Set a rate, then, and keep raising until the incentive has reached enough people to fill the position. To start with the more important jobs, if we already start high, we can accomplish much better wages. Working down the line, we create a new structure. And yet, now what has happened? Those easier jobs took less of a raise to reach that incentive than the more difficult ones. The more difficult but less important jobs could need a much higher incentive, even higher than those jobs that we may consider more important. These wages have already corrected themselves. Although our more important jobs have now reached a greater wage, so has everything else. It matters little what the numbers truly are; as established earlier, the important distinction is the comparison to the others. A McDonalds cook is still paid a third of an accountant. A cashier still works for a little over an hour to afford Thanksgiving turkey.

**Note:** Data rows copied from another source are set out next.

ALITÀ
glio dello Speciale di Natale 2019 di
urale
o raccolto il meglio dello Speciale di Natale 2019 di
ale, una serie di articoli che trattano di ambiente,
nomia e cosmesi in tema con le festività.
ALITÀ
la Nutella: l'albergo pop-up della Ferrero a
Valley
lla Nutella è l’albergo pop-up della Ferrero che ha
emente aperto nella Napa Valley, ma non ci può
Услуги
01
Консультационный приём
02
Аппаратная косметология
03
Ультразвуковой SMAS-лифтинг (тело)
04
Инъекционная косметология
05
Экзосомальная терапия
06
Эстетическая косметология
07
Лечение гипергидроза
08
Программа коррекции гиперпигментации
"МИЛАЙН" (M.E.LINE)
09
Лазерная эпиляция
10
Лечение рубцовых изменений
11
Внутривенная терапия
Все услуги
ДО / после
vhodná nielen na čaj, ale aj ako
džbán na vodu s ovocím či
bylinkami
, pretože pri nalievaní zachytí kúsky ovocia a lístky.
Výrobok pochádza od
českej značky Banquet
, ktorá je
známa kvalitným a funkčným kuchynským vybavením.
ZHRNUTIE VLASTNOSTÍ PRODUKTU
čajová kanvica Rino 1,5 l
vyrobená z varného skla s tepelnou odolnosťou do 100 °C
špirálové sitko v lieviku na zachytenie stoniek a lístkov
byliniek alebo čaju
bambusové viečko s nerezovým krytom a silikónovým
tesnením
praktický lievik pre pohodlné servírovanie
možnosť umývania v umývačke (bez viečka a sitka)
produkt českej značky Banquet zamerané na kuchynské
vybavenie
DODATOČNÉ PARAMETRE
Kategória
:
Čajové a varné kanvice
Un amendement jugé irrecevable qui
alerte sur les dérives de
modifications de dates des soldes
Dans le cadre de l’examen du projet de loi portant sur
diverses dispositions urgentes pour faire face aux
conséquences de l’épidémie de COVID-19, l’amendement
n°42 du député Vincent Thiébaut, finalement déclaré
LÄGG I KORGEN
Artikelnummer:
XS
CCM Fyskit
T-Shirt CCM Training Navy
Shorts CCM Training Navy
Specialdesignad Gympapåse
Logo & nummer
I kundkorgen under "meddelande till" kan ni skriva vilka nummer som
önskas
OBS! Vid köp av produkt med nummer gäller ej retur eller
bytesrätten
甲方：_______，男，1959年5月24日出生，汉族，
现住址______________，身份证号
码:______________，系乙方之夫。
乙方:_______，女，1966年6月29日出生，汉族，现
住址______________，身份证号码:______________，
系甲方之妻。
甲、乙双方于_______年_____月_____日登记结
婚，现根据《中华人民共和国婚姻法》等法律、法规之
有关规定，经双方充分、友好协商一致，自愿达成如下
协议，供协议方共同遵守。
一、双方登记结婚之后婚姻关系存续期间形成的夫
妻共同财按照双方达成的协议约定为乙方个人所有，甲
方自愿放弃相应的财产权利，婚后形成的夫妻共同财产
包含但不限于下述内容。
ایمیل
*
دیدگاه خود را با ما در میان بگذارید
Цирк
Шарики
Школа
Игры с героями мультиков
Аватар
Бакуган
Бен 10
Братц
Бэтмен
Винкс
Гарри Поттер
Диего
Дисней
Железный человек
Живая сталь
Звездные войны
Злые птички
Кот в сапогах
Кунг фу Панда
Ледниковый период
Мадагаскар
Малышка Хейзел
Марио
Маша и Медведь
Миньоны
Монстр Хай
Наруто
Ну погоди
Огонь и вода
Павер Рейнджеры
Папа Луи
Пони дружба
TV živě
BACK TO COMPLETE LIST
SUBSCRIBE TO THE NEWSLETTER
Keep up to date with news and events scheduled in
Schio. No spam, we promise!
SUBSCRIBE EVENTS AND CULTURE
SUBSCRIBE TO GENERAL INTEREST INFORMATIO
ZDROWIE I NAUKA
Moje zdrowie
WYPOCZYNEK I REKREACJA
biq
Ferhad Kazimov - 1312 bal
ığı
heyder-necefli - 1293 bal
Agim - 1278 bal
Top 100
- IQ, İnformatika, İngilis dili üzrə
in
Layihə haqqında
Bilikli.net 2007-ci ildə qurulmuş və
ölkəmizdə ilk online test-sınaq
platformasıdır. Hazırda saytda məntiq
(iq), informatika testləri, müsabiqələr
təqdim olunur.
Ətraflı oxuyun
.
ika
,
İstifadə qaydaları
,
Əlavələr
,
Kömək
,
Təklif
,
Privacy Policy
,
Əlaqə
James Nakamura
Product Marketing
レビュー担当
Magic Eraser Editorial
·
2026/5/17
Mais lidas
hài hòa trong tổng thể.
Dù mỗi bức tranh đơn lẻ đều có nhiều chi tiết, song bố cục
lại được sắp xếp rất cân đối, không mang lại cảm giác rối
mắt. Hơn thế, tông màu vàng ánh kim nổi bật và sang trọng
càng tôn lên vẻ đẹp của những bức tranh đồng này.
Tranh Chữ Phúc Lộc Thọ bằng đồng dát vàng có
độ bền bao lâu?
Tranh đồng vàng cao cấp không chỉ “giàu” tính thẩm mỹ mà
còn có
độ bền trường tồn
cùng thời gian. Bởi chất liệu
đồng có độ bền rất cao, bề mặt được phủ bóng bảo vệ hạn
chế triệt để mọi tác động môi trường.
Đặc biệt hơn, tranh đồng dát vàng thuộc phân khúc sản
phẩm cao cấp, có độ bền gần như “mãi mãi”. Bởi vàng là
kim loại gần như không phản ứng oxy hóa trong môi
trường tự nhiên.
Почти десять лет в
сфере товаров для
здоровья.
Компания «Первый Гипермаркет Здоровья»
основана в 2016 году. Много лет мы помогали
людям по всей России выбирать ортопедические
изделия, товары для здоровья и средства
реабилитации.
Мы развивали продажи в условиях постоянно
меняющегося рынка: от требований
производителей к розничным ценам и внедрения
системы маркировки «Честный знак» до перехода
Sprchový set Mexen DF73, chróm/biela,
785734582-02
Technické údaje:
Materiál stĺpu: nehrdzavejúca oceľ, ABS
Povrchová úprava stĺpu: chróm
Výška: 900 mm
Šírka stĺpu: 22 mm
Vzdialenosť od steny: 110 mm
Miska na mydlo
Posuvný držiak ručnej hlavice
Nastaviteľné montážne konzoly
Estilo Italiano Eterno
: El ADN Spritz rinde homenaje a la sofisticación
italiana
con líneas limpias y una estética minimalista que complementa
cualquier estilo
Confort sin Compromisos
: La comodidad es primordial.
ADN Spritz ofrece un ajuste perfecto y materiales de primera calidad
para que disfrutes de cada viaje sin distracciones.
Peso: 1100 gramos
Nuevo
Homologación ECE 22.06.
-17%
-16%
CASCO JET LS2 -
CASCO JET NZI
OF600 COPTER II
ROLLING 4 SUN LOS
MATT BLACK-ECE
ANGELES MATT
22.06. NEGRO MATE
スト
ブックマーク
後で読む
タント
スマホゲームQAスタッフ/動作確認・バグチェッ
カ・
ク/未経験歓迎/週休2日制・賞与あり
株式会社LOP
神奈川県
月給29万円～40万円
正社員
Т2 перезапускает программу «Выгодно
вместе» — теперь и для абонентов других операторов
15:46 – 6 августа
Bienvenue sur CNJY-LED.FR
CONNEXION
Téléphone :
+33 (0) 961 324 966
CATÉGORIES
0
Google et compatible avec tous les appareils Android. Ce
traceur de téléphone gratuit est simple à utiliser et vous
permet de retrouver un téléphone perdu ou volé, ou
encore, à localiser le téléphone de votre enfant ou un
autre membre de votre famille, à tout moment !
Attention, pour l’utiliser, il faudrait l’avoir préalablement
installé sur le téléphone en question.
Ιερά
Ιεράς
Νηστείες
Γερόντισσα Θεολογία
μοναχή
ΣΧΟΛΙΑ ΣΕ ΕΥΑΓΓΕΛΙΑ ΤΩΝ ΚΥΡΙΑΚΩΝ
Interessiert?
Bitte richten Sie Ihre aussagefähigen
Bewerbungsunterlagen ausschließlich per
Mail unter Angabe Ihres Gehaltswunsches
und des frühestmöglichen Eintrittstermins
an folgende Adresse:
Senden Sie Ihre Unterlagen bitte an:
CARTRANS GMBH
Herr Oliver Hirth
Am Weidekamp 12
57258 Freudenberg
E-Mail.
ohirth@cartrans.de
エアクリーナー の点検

This hierarchy of jobs exists from a natural process. Without government intervention, the free market of supply and demand can naturally determine the value of goods and services. To alter the natural process creates again an imbalance. The values are proportional to each other. Give our cashiers a 5% raise, and now Thanksgiving turkey is also 5% more expensive. Rising prices means all workers require a higher wage to offset it. Their employers now need to make more money to pay their workers, and they charge more, and so it ripples. The proportions remain the same. Some things, however, would avoid this effect. If Netflix employees had some reason to require double their wages, and the price went to $20 a month to offset it, many subscribers would find a new way to entertain themselves. Without the ability to lower their prices and still make a profit, Netflix has now gone out of business. Those employees are now out of a job.

These unemployed workers are now looking for a job. In a free market, I can go to my local store and tell them I’ll do the same job for less than their current worker. In one case, the other worker is incentivized to work harder and accomplish more to justify the higher wage. Alternatively, I now have the job; my new employer can now afford to lower prices and undercut his competition. Of course, a single worker makes little difference, but as with so many other things, a little thing multiplied is a big deal. In another turn of events, I don’t take someone else’s job. I see a spot I can fill. I’d like to return customer’s carts to the stations for them. The store owner refuses. $15 an hour is not justified by this meager service. But no, I can offer less. Well, in a free market, that is. These three scenarios offer either greater value or a lower price to the consumer. In a free market, the consumer has gained and I have gained. With the minimum wage, I’m still without a job.

Those people who are most in favor of a higher minimum wage are likely also in the same circles of those who bemoan widespread unemployment. Yet they go hand in hand. A higher minimum wage can either remove jobs or hike the cost of living that warranted the raise in the first place. The minimum wage does not help those at the bottom of the chain; it’s a devastation to them, and a small help to those who are almost at the bottom. The greatest efficiency of conversion from productivity to living is achieved in a market untethered by the over-zealous constraints of emotion.